━━━━━ Extracted material ━━━━━

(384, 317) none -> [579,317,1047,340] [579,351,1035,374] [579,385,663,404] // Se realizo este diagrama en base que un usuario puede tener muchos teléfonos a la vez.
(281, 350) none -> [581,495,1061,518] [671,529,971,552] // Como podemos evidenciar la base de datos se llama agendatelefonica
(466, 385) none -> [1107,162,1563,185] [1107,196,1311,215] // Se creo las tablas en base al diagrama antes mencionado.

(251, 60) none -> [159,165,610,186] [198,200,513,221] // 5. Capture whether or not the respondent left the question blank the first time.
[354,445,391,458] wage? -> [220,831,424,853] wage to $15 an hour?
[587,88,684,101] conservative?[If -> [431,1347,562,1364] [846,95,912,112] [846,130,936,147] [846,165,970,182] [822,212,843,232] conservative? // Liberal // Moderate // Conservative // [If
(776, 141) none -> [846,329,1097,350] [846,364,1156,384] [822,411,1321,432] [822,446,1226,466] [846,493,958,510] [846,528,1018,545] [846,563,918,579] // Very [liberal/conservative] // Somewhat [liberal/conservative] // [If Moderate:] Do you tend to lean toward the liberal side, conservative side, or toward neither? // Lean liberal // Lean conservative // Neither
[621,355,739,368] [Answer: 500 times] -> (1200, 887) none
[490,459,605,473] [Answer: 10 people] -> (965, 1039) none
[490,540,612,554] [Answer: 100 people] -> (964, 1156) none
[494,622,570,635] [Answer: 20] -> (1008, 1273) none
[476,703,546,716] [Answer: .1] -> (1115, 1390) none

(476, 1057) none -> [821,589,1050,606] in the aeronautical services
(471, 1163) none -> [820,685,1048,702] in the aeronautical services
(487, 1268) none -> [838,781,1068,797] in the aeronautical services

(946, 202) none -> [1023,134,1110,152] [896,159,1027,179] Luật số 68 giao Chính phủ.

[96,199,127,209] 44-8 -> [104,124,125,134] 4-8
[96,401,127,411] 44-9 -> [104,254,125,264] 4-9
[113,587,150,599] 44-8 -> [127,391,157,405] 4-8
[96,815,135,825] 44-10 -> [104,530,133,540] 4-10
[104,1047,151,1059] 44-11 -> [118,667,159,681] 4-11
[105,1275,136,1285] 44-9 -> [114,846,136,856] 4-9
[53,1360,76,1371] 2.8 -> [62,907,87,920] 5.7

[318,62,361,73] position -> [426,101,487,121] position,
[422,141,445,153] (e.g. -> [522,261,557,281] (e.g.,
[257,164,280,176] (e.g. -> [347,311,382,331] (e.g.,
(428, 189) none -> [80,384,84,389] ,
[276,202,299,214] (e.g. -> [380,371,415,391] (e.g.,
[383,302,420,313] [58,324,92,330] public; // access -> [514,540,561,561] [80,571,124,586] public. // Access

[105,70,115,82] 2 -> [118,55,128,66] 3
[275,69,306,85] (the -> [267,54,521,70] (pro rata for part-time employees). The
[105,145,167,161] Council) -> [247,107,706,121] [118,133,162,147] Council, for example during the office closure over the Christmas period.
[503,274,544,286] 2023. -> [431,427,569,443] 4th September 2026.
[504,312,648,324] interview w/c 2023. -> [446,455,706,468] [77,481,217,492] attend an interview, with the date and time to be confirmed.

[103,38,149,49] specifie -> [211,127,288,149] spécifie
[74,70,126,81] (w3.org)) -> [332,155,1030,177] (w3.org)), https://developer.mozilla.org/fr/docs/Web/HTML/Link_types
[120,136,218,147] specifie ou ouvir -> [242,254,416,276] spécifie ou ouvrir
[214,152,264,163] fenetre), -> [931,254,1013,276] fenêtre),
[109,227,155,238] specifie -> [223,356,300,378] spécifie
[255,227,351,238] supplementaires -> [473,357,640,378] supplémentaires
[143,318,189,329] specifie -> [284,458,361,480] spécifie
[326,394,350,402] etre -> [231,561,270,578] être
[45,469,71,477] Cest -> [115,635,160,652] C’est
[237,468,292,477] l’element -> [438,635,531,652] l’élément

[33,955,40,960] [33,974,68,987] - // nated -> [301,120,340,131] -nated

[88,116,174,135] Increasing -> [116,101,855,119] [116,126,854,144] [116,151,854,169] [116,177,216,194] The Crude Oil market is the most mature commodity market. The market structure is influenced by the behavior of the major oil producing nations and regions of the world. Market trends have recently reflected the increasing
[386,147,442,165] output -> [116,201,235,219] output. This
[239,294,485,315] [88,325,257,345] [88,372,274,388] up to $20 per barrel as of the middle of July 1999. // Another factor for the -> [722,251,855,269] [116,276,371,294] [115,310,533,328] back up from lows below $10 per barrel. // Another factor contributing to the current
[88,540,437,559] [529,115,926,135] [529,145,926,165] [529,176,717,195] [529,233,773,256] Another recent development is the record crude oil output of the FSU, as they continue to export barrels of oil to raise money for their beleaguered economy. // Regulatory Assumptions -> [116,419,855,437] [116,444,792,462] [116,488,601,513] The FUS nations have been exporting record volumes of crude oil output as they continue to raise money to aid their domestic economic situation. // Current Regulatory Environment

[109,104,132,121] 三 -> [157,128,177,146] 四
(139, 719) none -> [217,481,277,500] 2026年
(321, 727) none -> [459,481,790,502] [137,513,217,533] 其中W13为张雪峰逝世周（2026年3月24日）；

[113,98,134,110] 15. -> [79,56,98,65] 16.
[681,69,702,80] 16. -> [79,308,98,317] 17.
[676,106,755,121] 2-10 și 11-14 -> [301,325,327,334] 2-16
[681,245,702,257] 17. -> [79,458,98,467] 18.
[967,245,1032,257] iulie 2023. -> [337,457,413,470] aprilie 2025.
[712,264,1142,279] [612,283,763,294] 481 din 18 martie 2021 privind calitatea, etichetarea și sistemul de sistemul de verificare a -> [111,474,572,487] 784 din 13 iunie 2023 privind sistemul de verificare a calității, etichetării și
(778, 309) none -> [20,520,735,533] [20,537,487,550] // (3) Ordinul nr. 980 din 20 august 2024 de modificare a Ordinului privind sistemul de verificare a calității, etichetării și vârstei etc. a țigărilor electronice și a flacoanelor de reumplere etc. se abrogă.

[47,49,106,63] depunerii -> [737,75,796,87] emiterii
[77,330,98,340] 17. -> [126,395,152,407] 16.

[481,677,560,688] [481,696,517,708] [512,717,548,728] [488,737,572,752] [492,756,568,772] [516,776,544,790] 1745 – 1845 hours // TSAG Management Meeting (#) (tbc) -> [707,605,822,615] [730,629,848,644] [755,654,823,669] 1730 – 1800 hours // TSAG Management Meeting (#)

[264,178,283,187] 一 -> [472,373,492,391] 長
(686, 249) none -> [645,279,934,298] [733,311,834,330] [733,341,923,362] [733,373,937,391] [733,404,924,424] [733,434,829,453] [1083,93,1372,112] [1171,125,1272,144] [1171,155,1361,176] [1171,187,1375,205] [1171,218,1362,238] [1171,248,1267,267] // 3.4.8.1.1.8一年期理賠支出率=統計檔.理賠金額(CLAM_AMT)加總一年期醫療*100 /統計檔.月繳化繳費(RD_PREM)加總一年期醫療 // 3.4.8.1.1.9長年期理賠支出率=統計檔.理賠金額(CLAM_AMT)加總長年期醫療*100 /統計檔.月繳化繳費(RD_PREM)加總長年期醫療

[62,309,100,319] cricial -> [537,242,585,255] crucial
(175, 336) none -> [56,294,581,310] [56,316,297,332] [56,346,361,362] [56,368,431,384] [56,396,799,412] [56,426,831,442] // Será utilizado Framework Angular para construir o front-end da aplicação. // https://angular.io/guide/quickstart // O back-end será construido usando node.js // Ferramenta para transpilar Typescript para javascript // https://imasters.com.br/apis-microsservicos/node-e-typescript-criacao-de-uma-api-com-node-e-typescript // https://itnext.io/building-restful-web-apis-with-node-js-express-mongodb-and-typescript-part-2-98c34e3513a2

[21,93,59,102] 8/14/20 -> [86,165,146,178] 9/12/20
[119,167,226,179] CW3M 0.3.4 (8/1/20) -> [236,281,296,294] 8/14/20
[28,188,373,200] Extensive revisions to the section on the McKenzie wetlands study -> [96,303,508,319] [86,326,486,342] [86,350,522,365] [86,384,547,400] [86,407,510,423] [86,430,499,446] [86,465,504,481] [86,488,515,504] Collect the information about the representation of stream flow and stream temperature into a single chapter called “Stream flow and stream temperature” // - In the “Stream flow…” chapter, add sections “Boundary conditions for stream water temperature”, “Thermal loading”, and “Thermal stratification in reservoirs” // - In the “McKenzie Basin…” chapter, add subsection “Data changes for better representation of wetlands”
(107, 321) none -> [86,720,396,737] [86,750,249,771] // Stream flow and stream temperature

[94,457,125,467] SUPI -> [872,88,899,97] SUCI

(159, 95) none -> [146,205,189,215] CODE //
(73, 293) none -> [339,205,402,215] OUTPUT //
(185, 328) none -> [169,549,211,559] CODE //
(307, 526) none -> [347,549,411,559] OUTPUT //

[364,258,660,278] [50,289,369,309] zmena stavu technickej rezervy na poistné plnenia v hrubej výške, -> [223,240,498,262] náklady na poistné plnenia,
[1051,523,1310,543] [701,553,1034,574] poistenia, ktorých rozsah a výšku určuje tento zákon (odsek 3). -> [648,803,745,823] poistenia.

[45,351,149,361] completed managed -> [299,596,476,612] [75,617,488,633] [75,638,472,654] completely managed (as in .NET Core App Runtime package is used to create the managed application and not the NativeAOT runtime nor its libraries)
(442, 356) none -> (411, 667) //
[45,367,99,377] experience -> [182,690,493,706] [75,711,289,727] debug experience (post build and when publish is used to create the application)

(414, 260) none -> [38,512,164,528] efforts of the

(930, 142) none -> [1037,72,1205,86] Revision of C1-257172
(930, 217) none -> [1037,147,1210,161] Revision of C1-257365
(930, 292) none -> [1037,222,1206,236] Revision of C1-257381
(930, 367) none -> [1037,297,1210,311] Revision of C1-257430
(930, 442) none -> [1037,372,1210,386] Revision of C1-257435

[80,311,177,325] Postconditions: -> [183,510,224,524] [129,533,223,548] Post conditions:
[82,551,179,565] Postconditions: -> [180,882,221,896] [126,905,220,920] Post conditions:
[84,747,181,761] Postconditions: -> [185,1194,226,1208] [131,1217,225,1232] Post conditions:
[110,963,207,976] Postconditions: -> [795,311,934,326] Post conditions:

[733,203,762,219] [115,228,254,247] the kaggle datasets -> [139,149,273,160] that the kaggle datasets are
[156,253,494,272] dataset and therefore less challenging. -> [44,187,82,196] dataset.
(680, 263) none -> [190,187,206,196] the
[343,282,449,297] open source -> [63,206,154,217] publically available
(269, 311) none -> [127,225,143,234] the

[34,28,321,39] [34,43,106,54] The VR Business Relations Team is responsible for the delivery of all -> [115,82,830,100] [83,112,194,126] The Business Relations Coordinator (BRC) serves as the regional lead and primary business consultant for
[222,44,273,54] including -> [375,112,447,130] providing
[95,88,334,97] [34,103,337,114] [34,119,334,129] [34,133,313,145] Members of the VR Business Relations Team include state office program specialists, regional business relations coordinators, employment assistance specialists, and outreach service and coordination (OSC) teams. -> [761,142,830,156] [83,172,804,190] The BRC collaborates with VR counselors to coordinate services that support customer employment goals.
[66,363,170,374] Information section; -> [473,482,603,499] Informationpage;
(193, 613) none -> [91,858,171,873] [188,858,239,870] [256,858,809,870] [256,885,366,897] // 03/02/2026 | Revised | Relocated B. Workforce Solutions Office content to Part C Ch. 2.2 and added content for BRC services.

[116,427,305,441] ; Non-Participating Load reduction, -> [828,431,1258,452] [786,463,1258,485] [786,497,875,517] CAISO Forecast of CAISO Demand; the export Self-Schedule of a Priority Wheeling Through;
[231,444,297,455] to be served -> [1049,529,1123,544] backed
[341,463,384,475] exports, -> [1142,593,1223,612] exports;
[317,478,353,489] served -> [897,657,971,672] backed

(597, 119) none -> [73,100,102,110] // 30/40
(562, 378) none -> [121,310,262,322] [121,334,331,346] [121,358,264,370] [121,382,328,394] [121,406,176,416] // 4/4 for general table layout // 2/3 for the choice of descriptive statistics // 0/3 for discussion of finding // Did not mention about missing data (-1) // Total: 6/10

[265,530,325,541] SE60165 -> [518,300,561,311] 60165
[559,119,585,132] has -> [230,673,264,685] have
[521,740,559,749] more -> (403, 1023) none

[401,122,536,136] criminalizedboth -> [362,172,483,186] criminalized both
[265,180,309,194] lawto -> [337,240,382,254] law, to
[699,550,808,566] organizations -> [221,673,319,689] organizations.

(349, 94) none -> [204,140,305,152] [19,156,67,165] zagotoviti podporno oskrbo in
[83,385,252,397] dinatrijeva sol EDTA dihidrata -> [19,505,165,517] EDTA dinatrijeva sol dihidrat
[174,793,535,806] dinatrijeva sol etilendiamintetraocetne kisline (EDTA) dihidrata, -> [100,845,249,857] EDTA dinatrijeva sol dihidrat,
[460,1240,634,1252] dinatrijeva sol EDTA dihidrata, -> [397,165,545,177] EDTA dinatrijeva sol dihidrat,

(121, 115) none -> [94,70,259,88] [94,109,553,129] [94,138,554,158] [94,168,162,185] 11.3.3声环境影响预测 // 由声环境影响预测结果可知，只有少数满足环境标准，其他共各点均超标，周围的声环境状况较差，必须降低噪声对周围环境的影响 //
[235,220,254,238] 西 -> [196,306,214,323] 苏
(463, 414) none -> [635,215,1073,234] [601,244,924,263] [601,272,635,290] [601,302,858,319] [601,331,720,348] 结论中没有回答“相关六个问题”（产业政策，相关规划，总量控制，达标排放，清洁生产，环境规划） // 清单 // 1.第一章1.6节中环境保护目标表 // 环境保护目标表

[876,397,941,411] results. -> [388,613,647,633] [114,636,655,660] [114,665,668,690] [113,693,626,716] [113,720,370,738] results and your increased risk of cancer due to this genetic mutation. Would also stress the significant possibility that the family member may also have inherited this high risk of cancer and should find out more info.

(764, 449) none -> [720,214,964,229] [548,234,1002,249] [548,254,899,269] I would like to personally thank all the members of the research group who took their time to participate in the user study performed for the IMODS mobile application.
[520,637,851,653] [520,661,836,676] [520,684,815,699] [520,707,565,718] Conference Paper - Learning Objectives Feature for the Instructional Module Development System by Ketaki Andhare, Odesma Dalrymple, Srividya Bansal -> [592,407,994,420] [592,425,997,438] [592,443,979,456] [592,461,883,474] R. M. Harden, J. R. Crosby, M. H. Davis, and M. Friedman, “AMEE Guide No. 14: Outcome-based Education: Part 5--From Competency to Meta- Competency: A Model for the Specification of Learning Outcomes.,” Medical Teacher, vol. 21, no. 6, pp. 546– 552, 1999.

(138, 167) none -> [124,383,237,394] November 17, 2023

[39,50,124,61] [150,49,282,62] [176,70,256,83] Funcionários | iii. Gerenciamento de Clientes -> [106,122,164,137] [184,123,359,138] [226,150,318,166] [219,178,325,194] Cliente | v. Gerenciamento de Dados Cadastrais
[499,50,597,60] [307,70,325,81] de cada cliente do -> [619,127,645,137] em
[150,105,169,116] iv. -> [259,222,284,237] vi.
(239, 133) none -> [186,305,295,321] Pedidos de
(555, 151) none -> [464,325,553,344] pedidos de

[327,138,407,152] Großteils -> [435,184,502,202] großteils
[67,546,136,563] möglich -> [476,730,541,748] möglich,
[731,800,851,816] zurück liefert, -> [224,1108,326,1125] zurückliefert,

━━━━━

The required output is the entries from their opening line through the line holding "(281, 350) none", repeated exactly, with both end lines kept.

Answer space:
(384, 317) none -> [579,317,1047,340] [579,351,1035,374] [579,385,663,404] // Se realizo este diagrama en base que un usuario puede tener muchos teléfonos a la vez.
(281, 350) none -> [581,495,1061,518] [671,529,971,552] // Como podemos evidenciar la base de datos se llama agendatelefonica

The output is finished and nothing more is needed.